Tuesday's special election in Georgia's 6th Congressional District, the most expensive House race in U.S. history, became a race for the airwaves.
About $42 million has been spent or reserved for TV and radio ads leading up to the showdown between Republican candidate Karen Handel and Democrat Jon Ossoff, according to an election-eve analysis by The Atlanta Journal-Constitution. More than half of that has been committed since the first round of voting in April, when a run-off election narrowed the field to Ossoff and Handel, as they vie to fill the seat vacated by Republican Health and Human Services Secretary Tom Price.
Political ads, many of them attack ads, have inundated voters in the Atlanta suburbs in what is expected to be a tight race. Democrats are looking to make the race a referendum against President Donald Trump, as Republicans try to keep a seat Price had held since 2004.
Ossoff's campaign so far has raised $23 million in 2017, and spent nearly $22 million, while Handel's campaign has raised $4.5 million and spent a little more than $3 million, according to campaign finance data compiled by the Center for Responsive Politics. That doesn't include spending from outside groups.
The politically charged, high-stakes race has fueled negative and controversial TV and radio ads, as well as digital ads.
Both Ossoff and Handel condemned an outside group's attack ad that ran over the weekend, after a shooting at a congressional baseball practice near Washington, D.C., last weekend left House Majority Whip Steve Scalise critically injured. The ad, produced by the obscure Principled Leadership Project PAC, accuses the "unhinged left" of fueling violence against Republicans. The ad opens with the sound of gunshots, picturing Scalise being whisked away on a stretcher.
"Now the unhinged left is endorsing and applauding shooting Republicans," the ad says. "When will it stop? It won't if Jon Ossoff wins on Tuesday. Because the same unhinged leftists cheering last week's shooting are all backing Jon Ossoff. And if he wins, they win."

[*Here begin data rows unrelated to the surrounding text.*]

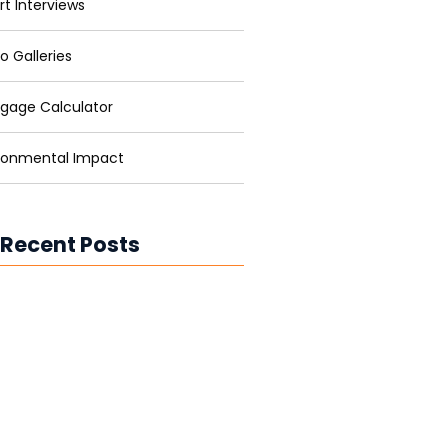
rt Interviews
o Galleries
gage Calculator
ronmental Impact
 Recent Posts
ower for Businesses: Cutting
and Carbon
ower in Developing Nations:
ning Lives
ower vs. Fossil Fuels: The Energy
ion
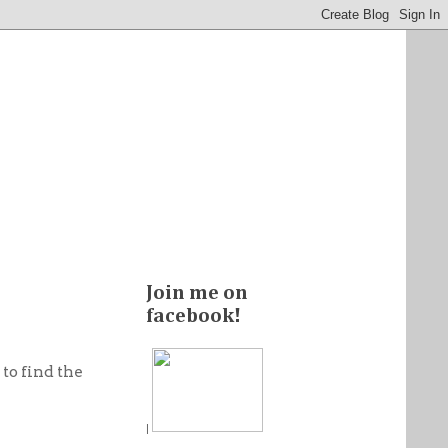
Join me on
facebook!
to find the
|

Even though Ossoff and Handel have denounced the ad, the group behind it has refused to back down.
In another controversial attack ad, the pro-Trump Great America Alliance political action committee ran a radio spot aimed to stifle the African-American vote for Ossoff with President Barack Obama's own words -- except, they weren't really Obama's words. The ad used Obama's voice as he read a passage from his book, Dreams From My Father. The passage Obama is reading, however, is a quote from a barber talking about Chicago's first black mayor.

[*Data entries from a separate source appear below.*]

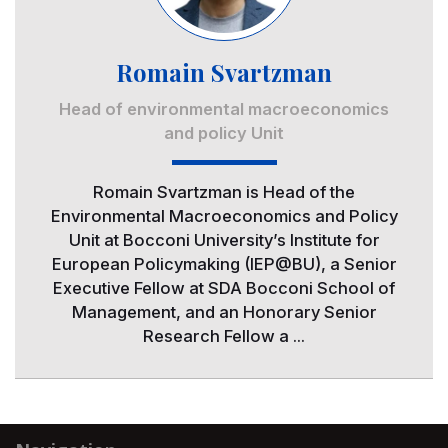
Romain Svartzman
Head of environmental macroeconomics
and policy Unit
Romain Svartzman is Head of the
Environmental Macroeconomics and Policy
Unit at Bocconi University’s Institute for
European Policymaking (IEP@BU), a Senior
Executive Fellow at SDA Bocconi School of
Management, and an Honorary Senior
Research Fellow a ...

"Plantation politics," the ad says, in Obama's voice. "Black people in the worst jobs. The worst housing. Police brutality rampant. But when the so-called black committeemen came around election time, we'd all line up and vote the straight Democratic ticket. Sell our souls for a Christmas turkey."
Then, the narrator, a black conservative named Autry Pruitt tells voters, "Let's not sell out for another Christmas turkey. The more things change, the more they stay the same. The Democrats keep taking our votes for granted."
But the ad left off the context before those words, which reveals the barber is expressing how the black vote was taken for granted before the election of the first black mayor. The full context shows that the passage is about how positive things come from voting, PolitiFact pointed out, rating the ad "pants on fire" - in other words, a lie.
Another attack ad against Ossoff airing in May thanked him for his policies, featuring hipsters and hippies in San Francisco lauding the Democrat as, "one of us."
"We already have Nancy Pelosi as our congresswoman, now you're going to give us Jon Ossoff as our congressman," one person in the ad says, attempting to tie him to the liberal Democratic House leader. In another shot, the ad shows a cable car with Ossoff's picture, dubbing him, "San Francisco's congressman."
That ad was a part of a $6.5 million investment in the campaign from the Congressional Leadership Fund political action committee. But San Francisco's Municipal Transportation Agency threatened the Congressional Leadership Fund with a cease-and-desist letter, saying the group never received permission to use the cable car in its ad and forcing the Super PAC to remove the cable car from the ad.
Ossoff has also put up its own negative ads, although not quite as controversial as the ones targeting him. His campaign, for instance, released an ad slamming Handel over her time as an executive at the Susan G. Komen Foundation, featuring an OBGYN from Georgia who says Handel "cut off" funding for Planned Parenthood cancer screenings.
"I don't usually get involved in politics, but as a doctor and a breast cancer survivor myself, what Karen Handel did is unforgivable," the OBGYN says in the ad.